### WHAT THIS EXERCISE ASKS
(1) In the passage on parallel programming models, why does the writer say it is not too hard to understand that the OpenMP and MPI committees seem uninterested in working together? Answer in one to three sentences.
(2) Turn the paragraph of the passage on parallel programming models that opens with "Finally, many applications" into a short list that keeps its main facts.
(3) Return the section of the passage on parallel programming models that starts at the words "Some applications use" and ends after the words "the total problem.".

Some applications use OpenMP within a node or socket and MPI across nodes or sockets, to take advantage of lower data communication cost in shared memory. OpenMP doesn’t manage parallelism across a network, but has most of the features you need for shared-memory parallelism, and is even looking to add features to tune for non-uniform memory access costs. Unfortunately, these two programming models, each around 15 years old now, were and are designed by separate committees that seemingly have no mutual interest in interoperability. This is not too hard to understand, given that OpenMP is a language model, whereas MPI is an opaque library (opaque to the language and compiler). Having to deal with two different models is unfortunate, but each deals only with a subset of the total problem.

Finally, many applications are programmed to take advantage of vector instructions, in the form of vectorizable loops. The vectorization technology that served as my personal introduction to advanced compilers (about 35 years ago) is still used today for those SIMD instructions. Moreover, this will be more important in the future. As hardware vector lengths increase, a larger fraction of the total performance will come from vectors. The downside is that there’s no single way to program a parallel operation that can be mapped across vector parallelism, shared memory core or socket parallelism, or node-level parallelism, with the choice made at program compile or execution time.

[Extracted data entries]
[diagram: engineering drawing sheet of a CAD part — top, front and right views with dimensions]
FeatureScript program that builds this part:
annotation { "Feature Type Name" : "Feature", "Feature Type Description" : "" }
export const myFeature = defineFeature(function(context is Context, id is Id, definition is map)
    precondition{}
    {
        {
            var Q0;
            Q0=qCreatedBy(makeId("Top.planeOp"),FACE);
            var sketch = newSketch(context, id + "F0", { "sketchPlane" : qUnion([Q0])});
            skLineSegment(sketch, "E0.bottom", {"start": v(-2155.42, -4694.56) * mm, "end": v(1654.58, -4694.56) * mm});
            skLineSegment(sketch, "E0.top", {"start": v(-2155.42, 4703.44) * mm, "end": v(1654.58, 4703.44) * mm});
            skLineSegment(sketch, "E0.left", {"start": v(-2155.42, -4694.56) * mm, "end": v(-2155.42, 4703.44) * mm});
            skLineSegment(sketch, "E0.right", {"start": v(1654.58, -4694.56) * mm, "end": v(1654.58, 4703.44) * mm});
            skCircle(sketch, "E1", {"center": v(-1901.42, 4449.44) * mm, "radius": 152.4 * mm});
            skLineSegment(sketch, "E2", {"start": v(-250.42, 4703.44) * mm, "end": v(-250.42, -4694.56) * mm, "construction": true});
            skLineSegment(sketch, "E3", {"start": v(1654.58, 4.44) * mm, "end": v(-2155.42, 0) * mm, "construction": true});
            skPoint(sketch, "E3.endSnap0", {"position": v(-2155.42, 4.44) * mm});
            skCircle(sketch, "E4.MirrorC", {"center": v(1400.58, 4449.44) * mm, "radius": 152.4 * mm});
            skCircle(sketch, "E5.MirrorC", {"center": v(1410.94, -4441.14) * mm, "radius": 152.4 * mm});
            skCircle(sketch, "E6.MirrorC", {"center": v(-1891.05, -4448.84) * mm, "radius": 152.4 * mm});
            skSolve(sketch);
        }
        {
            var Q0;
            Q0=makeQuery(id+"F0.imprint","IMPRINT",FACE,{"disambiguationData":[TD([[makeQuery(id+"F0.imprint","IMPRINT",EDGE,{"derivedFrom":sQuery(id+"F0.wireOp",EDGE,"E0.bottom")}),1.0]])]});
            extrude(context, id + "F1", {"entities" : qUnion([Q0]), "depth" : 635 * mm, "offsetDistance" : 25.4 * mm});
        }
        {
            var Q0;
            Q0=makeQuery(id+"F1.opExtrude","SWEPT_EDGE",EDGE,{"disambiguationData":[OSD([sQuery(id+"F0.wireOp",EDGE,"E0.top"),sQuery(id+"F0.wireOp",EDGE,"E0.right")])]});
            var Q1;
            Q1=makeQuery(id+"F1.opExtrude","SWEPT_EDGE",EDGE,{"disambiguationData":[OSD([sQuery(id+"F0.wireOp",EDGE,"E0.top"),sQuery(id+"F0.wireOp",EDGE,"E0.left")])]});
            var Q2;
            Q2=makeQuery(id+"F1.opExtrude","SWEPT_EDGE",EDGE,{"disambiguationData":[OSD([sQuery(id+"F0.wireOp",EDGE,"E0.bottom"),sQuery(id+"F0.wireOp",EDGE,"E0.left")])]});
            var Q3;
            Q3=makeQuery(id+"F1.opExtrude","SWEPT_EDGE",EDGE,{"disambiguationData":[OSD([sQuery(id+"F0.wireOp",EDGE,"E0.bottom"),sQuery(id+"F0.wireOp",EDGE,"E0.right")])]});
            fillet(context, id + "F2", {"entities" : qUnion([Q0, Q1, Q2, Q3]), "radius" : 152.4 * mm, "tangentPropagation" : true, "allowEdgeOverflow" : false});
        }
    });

### ANSWERS FOR THE EXERCISE
(1) OpenMP is a language model, while MPI is a library that is opaque to the language and the compiler. Because the two are such different kinds of things, their separate committees' lack of shared interest makes sense.

(2)
- Many applications are written to use vector instructions through vectorizable loops.
- The vectorization technology that introduced the author to advanced compilers about 35 years ago is still used today for SIMD instructions.
- This will matter more in the future: as hardware vector lengths grow, a larger share of total performance will come from vectors.
- The drawback is that no single way exists to program a parallel operation that can be mapped to vector, shared-memory core or socket, or node-level parallelism, with the choice made at compile or run time.

(3)
Some applications use OpenMP within a node or socket and MPI across nodes or sockets, to take advantage of lower data communication cost in shared memory. OpenMP doesn’t manage parallelism across a network, but has most of the features you need for shared-memory parallelism, and is even looking to add features to tune for non-uniform memory access costs. Unfortunately, these two programming models, each around 15 years old now, were and are designed by separate committees that seemingly have no mutual interest in interoperability. This is not too hard to understand, given that OpenMP is a language model, whereas MPI is an opaque library (opaque to the language and compiler). Having to deal with two different models is unfortunate, but each deals only with a subset of the total problem.